Where did life begin on the ancient earth?
The ocean has been thought to be the origin, and scientists explained that hydrothermal vents in the deep water had the necessary energy and elements for life to begin.
Nowadays, a new theory is advocated.
A salt lake in California, Mono Lake is one of the oldest lakes, which was created 760 K years ago.
The unusual landscape is due to the hot springs gushing from the bottom to build tufa towers.
In 2010, National Aeronautics and Space Administration (NASA) caused a controversy that they found newly discovered bacteria that eat arsenic to raise the DNA.
After that, many opposing opinions have convicted that NASA's announcement contained a significant factual error and these bacteria could live in concentrated arsenic, but did not use it for the life maintenance.
In any case, it is true that special creatures are living near the hot springs.
Soaking in the Snowy Scenery
It is 40 minutes' drive from the lake to Long Valley Caldera, which was created during the ultra-Plinian eruptions 760 thousand years ago.
Many hot springs are gushing inside, and the most famous one is Hot Creek Geological Site, which has the beautiful bluish water but is off-limits due to the danger.
It is 15 minutes’ drive from the park to the sources of the springs.

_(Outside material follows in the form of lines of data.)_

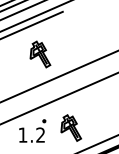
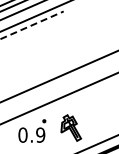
line at (32, 25): solid -> dashed
part at (40, 54): present -> none
text at (31, 134): 1.2 -> 0.9
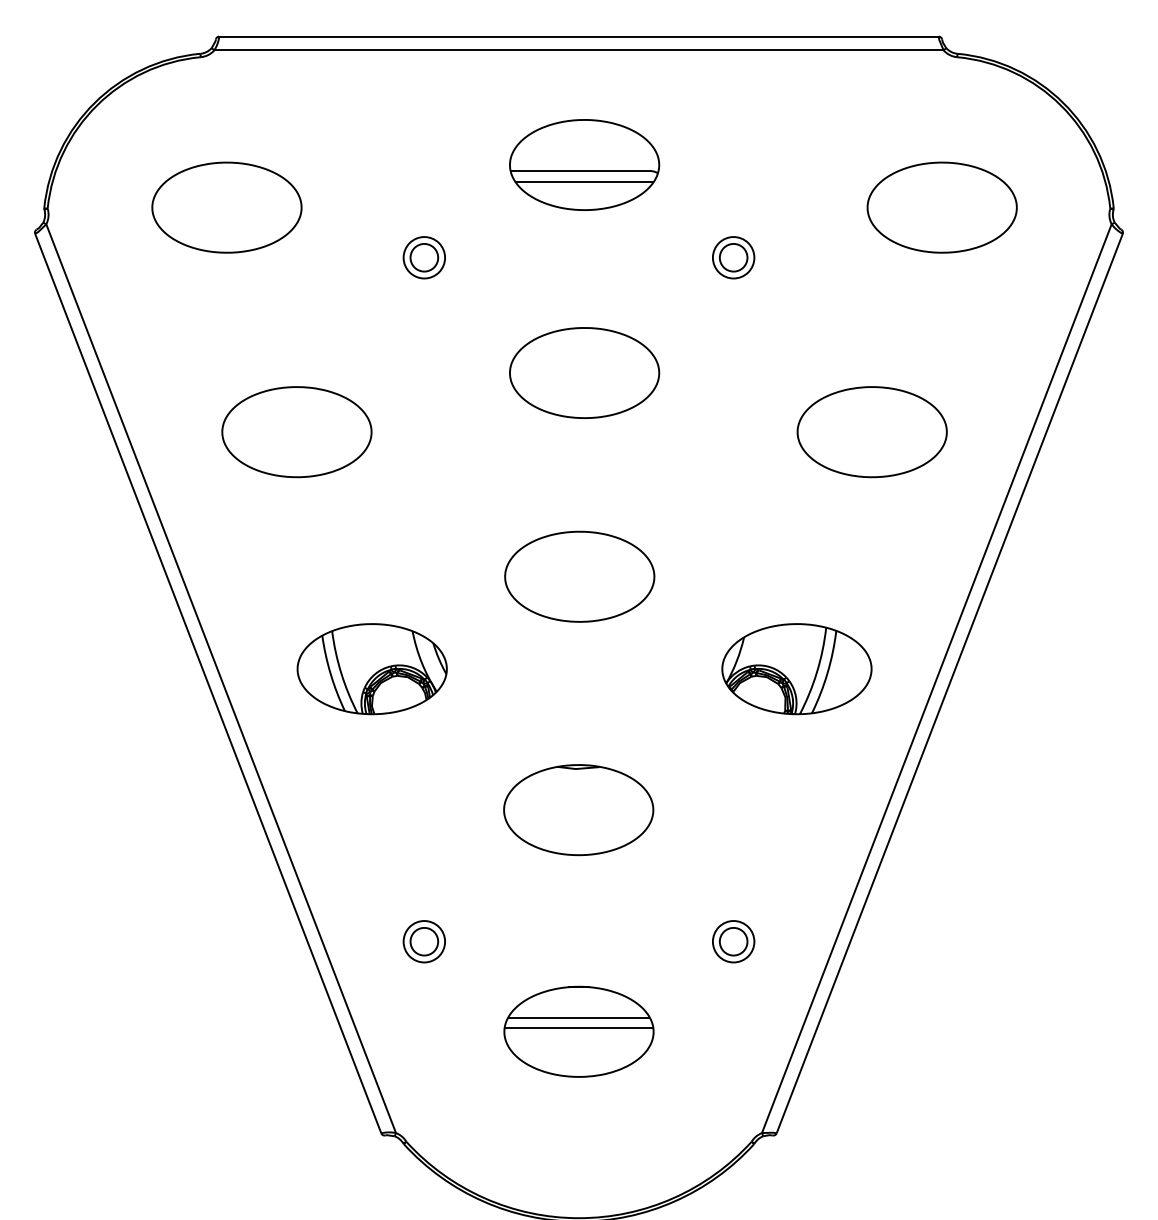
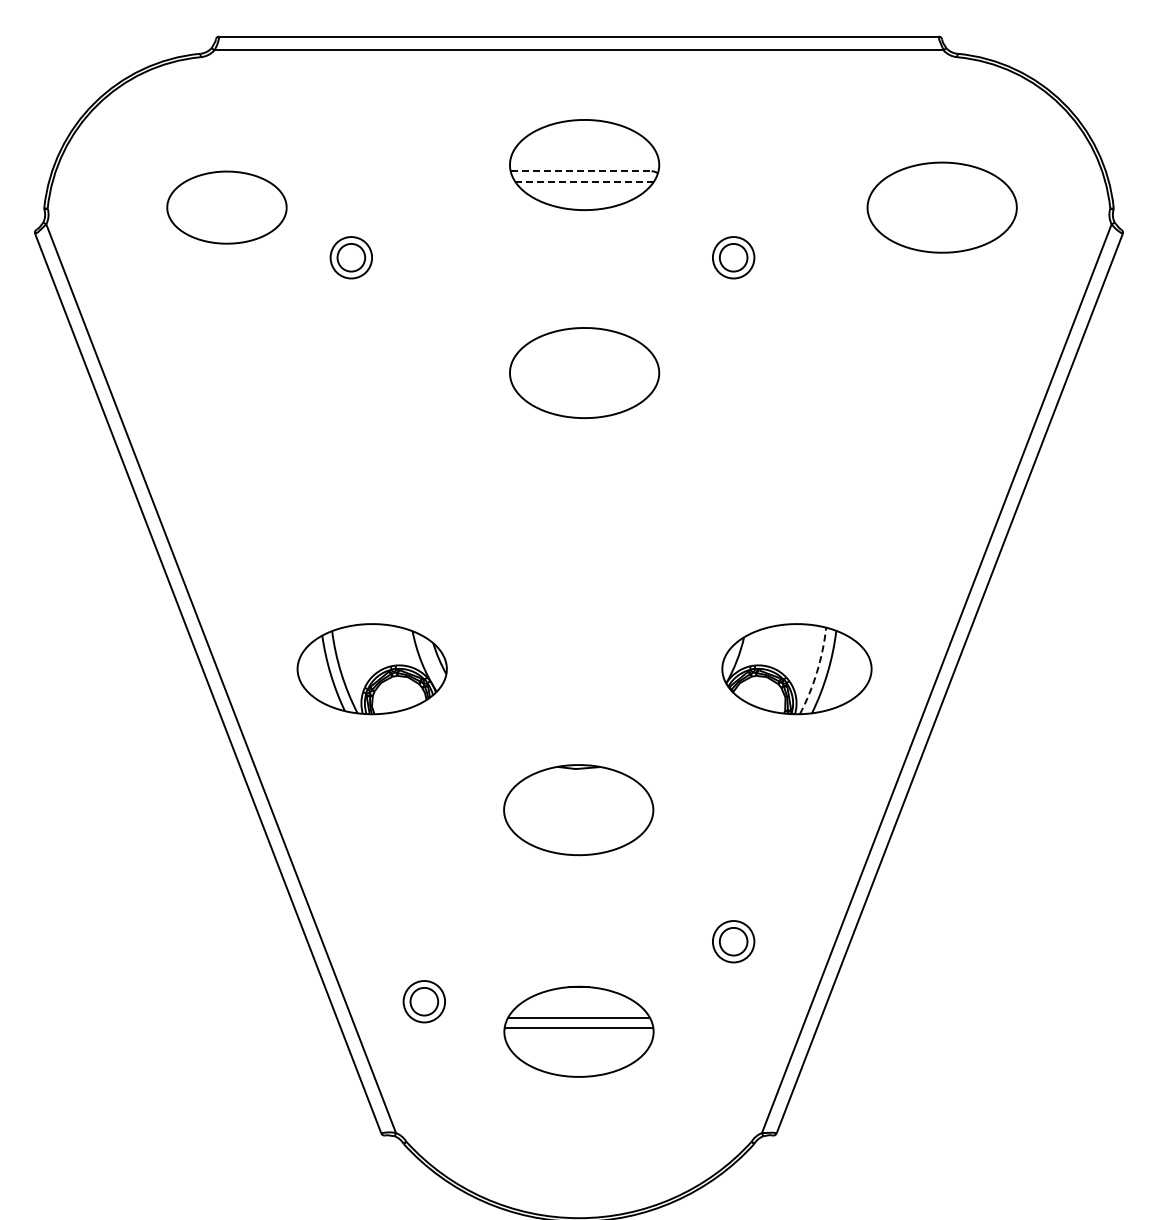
line at (581, 171): solid -> dashed
line at (584, 181): solid -> dashed
part at (226, 207) size: 152x93 px -> 122x75 px
part at (423, 257) position: (423, 257) -> (350, 257)
part at (296, 432): present -> none
part at (871, 432): present -> none
part at (579, 576): present -> none
line at (817, 672): solid -> dashed
part at (423, 941) position: (423, 941) -> (423, 1001)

Hot water is flowing in the creek nearby.
Into the mortar tub, 106 degrees F water is provided through a pipe with an adjustable valve.
The water was not so characteristic, but I really enjoyed soaking in the snow scene.
The new theory about the origin of life advocates that life begin around hot springs on the ground.
According to the opinion, the prototypes of cells are be shaped by the membrane during alternate wetting and drying by hot springs water.
It seems reasonable that it easily spreads and disappears even if the materials of life exist in the deep ocean.
In 1871, C. Darwin, father of the evolutionary theory suggested that life began in "warm little ponds."
His idea may have been correct from the beginning.
Little Hot Creek Hot Springs, Mammoth Lakes, California, U.S.